**WORK REQUIRED**
Pull out each line below that contains the string "Даже", and list those lines in their original order.

******************************

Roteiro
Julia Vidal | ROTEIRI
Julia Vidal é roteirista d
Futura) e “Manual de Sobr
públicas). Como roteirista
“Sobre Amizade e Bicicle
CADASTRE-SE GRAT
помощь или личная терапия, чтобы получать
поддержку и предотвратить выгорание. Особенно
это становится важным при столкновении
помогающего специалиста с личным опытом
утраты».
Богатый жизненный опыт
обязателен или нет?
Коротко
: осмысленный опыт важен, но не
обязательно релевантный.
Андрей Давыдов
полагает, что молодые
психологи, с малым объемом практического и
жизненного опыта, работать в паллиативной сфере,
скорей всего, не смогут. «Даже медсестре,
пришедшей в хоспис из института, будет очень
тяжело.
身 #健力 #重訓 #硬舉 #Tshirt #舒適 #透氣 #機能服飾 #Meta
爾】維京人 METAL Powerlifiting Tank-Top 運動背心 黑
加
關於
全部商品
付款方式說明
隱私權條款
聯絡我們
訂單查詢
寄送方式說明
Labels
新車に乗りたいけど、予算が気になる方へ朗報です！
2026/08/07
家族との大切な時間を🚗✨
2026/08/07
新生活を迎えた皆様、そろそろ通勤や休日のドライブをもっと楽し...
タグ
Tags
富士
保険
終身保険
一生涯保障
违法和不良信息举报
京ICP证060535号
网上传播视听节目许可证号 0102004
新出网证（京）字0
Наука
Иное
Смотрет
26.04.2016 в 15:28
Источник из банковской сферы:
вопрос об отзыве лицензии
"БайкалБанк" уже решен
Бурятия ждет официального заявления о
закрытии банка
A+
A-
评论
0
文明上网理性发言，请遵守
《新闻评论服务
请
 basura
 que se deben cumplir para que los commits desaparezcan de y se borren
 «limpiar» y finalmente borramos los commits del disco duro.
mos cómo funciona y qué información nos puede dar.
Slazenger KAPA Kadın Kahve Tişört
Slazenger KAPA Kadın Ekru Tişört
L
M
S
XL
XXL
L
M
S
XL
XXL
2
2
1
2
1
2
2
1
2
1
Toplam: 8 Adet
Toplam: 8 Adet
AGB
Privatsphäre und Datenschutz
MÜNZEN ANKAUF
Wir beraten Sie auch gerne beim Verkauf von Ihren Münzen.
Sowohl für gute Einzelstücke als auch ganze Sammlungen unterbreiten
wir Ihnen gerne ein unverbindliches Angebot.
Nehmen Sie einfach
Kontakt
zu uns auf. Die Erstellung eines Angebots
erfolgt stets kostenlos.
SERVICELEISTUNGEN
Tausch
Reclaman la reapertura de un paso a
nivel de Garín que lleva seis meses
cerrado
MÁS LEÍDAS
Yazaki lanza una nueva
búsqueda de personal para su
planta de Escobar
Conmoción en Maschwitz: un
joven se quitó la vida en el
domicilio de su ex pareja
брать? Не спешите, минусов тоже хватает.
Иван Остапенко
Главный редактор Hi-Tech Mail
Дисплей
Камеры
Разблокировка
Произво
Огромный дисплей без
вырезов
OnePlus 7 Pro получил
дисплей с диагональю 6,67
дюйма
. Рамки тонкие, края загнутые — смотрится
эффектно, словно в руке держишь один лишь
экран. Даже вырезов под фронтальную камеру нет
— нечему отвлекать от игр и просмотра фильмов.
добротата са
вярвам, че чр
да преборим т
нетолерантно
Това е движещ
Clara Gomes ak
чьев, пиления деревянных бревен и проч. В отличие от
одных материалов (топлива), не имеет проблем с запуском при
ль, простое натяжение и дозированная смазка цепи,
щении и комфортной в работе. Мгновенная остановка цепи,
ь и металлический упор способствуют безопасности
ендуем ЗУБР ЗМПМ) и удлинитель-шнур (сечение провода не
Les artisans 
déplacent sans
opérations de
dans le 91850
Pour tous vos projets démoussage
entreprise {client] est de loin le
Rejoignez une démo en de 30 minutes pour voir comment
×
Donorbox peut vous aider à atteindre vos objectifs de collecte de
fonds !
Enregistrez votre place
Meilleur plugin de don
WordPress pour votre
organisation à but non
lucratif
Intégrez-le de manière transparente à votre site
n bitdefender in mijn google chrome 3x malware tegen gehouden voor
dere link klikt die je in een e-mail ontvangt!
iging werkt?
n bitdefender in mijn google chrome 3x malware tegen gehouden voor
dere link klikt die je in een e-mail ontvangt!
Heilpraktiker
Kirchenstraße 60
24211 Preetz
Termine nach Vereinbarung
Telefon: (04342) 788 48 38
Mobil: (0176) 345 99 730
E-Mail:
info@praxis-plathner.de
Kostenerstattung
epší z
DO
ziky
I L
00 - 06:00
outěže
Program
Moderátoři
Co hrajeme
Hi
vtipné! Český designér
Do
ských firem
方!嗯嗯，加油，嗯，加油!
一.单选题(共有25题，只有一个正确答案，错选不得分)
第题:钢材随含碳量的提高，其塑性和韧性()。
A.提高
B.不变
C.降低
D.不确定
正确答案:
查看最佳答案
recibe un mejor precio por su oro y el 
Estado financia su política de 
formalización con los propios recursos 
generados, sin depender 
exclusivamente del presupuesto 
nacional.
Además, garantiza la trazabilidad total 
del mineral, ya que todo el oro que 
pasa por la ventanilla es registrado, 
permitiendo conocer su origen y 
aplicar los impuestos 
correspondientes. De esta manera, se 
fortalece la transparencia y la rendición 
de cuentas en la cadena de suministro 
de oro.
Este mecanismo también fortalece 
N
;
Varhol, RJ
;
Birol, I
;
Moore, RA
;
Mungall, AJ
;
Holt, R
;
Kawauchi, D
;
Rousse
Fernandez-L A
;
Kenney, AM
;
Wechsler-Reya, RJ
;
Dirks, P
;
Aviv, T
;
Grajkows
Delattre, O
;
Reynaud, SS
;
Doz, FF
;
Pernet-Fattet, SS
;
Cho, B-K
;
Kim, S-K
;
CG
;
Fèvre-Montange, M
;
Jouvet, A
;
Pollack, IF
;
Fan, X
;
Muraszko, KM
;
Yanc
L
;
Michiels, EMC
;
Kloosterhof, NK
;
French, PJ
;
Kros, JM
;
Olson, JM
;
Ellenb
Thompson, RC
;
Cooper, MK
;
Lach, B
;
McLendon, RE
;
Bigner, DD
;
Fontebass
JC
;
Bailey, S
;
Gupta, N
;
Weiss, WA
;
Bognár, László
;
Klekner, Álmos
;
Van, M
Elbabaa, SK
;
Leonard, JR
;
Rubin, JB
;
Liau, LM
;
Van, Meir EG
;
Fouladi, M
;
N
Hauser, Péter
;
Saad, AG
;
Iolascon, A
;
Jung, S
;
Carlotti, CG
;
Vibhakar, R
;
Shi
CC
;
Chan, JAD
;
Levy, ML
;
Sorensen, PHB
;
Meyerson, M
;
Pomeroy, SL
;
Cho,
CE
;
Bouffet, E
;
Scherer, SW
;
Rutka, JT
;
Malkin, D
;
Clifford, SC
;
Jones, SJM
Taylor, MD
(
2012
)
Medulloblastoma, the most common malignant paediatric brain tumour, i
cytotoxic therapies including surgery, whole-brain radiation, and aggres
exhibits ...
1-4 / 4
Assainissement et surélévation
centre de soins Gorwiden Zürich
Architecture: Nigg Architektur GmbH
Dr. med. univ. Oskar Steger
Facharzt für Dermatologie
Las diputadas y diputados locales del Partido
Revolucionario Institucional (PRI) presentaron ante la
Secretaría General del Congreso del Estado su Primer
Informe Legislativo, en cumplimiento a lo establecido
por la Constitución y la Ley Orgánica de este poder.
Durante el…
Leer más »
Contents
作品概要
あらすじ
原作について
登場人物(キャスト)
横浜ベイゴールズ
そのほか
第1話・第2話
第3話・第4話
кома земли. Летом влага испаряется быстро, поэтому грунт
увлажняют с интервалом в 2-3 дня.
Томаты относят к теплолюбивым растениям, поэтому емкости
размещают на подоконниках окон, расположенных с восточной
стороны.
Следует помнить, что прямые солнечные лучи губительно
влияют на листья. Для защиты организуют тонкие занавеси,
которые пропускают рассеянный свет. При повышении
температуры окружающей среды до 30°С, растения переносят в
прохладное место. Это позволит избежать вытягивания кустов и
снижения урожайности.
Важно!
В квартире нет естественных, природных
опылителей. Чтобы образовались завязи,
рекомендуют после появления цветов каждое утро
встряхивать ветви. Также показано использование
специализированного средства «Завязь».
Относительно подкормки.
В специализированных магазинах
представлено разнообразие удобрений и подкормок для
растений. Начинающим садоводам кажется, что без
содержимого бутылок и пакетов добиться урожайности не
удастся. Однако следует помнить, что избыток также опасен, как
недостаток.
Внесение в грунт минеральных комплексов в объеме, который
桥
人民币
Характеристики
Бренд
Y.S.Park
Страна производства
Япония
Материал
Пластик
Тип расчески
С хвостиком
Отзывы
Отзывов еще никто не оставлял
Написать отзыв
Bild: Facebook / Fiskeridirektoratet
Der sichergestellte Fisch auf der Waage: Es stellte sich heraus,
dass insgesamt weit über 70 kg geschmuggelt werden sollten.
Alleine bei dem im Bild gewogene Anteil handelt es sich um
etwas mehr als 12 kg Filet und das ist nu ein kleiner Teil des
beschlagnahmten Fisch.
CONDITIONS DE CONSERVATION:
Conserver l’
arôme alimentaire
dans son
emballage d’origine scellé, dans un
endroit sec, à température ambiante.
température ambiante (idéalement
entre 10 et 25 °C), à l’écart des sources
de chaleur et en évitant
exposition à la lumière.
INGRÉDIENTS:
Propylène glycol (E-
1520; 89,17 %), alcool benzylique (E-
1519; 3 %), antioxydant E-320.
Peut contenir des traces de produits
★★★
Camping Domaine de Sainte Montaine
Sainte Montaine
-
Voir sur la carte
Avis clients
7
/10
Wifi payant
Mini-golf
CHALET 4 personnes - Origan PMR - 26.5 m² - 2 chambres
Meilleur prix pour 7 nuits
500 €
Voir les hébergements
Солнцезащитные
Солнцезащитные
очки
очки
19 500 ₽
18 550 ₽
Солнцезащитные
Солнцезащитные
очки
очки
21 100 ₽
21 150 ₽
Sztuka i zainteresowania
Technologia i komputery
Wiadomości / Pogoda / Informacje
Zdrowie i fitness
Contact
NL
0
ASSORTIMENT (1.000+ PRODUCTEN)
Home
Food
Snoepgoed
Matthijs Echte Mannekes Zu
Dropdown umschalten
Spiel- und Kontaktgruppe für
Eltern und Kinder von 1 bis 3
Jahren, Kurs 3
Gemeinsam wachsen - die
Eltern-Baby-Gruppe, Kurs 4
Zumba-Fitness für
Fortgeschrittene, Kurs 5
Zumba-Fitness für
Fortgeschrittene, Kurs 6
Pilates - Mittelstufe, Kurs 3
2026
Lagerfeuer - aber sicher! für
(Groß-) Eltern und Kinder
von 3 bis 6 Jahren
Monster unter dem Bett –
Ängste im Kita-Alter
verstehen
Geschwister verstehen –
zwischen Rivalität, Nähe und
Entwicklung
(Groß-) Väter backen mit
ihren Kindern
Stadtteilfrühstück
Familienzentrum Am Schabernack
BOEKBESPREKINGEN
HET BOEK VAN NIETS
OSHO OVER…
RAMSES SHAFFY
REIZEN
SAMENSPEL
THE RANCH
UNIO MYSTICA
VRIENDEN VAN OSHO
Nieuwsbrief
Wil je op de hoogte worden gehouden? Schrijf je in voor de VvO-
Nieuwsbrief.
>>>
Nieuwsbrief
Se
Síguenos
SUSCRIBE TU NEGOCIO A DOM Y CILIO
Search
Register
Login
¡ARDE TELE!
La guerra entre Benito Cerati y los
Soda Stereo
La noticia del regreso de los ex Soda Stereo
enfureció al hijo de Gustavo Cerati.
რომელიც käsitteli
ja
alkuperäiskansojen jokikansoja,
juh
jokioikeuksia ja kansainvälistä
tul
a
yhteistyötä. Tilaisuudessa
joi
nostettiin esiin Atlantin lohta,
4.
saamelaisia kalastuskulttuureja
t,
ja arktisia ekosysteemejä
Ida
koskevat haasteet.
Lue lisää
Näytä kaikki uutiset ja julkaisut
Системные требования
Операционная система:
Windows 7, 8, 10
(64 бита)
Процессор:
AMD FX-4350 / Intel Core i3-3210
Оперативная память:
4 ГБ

******************************

**TASK SOLUTION**
скорей всего, не смогут. «Даже медсестре,
экран. Даже вырезов под фронтальную камеру нет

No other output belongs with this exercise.